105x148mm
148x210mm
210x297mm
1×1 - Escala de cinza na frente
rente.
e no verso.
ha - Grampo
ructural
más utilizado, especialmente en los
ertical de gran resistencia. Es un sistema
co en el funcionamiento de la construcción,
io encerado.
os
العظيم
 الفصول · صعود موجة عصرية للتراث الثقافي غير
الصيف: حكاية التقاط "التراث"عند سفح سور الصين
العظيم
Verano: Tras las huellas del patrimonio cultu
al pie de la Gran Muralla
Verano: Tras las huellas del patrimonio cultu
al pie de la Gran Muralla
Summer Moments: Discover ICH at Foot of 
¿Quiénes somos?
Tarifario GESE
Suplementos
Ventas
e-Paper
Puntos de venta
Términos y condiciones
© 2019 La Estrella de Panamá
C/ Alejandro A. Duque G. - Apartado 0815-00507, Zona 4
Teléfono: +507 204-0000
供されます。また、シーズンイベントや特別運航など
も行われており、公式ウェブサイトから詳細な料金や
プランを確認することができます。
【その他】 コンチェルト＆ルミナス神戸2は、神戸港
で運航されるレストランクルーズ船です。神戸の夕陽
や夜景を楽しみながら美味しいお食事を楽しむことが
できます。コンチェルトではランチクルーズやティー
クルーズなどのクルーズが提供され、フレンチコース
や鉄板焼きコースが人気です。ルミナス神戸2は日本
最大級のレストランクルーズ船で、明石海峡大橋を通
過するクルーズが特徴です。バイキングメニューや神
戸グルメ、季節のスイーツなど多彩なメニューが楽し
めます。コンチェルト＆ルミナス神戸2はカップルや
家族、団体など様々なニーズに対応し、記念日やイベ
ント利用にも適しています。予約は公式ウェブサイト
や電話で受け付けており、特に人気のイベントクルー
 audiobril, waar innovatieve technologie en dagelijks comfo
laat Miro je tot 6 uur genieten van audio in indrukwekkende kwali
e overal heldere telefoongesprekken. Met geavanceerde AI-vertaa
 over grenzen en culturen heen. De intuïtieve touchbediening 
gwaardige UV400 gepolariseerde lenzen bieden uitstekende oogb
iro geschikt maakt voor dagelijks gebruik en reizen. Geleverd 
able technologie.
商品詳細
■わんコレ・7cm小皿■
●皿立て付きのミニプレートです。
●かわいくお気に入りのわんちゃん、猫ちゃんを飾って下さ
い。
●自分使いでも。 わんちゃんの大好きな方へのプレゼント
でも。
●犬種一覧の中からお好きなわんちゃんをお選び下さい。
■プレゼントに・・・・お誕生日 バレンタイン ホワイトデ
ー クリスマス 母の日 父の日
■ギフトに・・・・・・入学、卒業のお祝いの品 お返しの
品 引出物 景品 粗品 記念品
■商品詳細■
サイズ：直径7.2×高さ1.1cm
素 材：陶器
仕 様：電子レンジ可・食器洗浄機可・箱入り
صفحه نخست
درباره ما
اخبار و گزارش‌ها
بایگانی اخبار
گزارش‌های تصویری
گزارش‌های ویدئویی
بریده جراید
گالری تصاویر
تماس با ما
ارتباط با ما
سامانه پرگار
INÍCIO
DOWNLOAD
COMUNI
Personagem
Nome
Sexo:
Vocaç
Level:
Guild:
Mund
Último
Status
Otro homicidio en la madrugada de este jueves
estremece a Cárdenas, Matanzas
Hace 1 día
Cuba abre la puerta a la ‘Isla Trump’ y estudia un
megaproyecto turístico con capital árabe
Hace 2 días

----------------------------------------

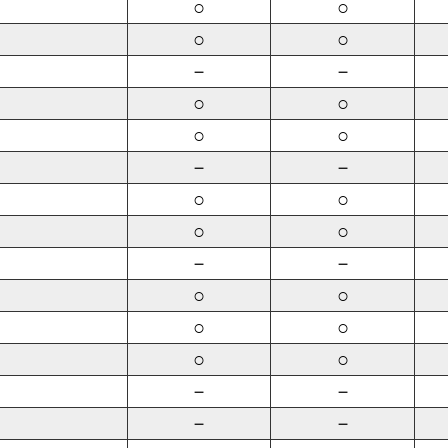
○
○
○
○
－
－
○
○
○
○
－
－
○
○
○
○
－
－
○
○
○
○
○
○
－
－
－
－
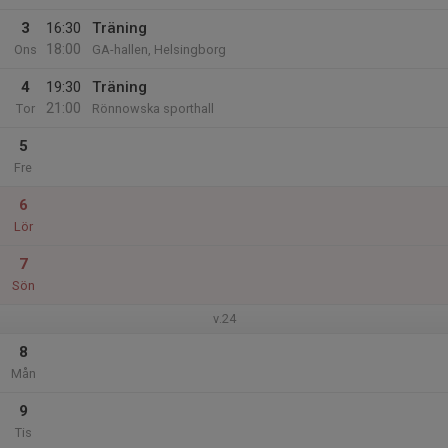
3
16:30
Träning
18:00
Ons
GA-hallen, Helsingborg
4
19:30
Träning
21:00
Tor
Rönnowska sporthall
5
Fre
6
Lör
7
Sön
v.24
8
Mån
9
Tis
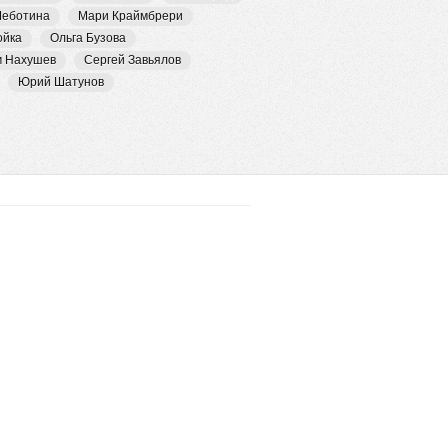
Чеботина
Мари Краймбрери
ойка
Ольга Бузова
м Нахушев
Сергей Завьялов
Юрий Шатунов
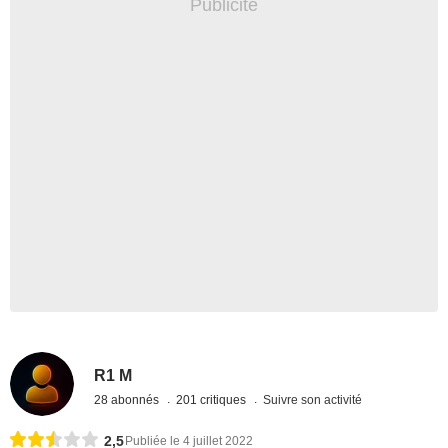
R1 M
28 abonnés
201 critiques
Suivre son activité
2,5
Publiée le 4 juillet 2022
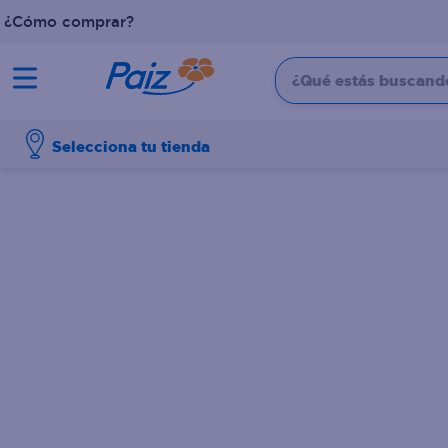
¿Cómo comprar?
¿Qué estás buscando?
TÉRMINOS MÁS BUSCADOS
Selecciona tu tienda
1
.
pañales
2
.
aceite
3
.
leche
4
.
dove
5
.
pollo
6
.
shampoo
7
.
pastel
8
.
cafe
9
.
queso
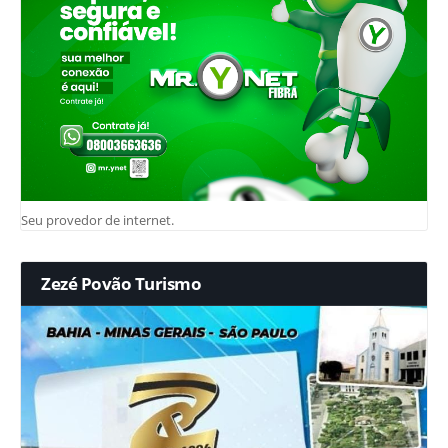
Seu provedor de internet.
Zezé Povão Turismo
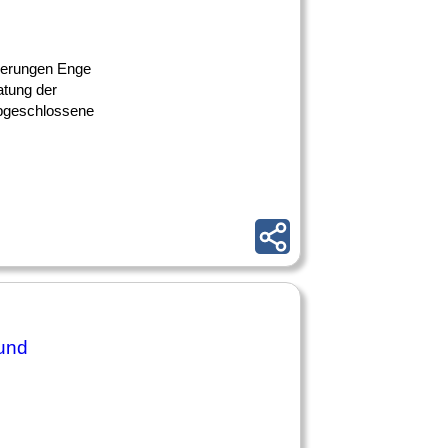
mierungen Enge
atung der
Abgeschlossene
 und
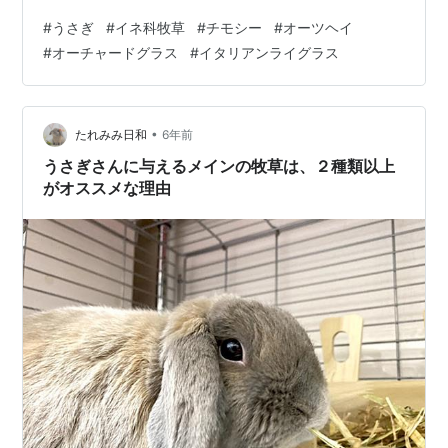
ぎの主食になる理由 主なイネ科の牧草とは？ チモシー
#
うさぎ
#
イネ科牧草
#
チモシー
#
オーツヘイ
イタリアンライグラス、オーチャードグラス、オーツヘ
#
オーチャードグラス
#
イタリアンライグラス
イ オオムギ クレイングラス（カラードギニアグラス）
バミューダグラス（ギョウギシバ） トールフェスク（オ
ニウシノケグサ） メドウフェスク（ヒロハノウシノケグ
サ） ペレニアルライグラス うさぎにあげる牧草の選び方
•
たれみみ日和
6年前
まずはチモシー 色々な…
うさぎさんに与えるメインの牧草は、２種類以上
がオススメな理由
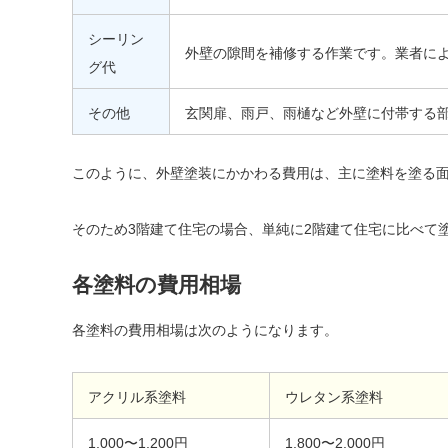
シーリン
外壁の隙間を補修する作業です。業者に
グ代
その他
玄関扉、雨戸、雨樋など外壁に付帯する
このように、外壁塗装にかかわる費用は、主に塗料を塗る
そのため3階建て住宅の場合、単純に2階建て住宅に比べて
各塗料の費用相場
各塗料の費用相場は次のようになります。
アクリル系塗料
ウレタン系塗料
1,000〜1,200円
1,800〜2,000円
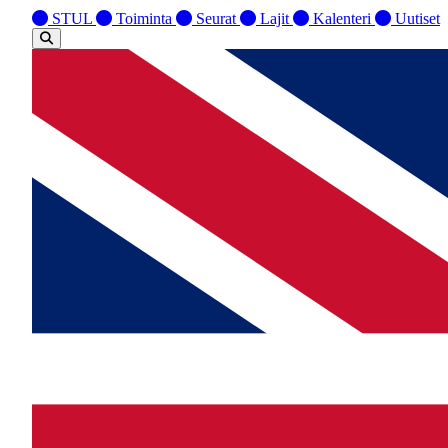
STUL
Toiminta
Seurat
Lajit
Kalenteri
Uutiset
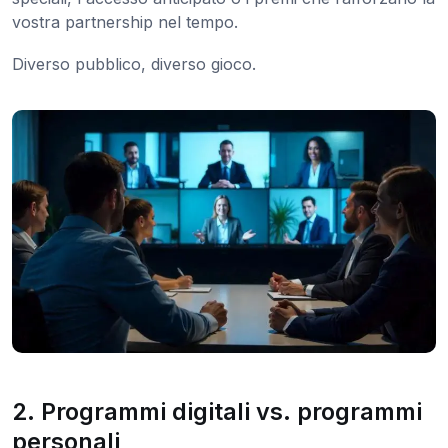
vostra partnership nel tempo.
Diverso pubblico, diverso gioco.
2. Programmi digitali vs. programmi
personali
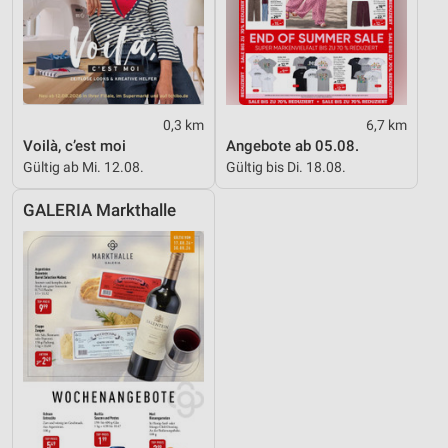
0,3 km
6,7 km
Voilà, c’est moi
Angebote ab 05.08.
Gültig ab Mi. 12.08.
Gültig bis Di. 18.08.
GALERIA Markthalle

----------------------------------------

# WHAT IS BEING ASKED:
Identify and copy each line in the items above that contains the string "technologie". Case counts.

# RESPONSE FOR THIS EXERCISE:
 audiobril, waar innovatieve technologie en dagelijks comfo
able technologie.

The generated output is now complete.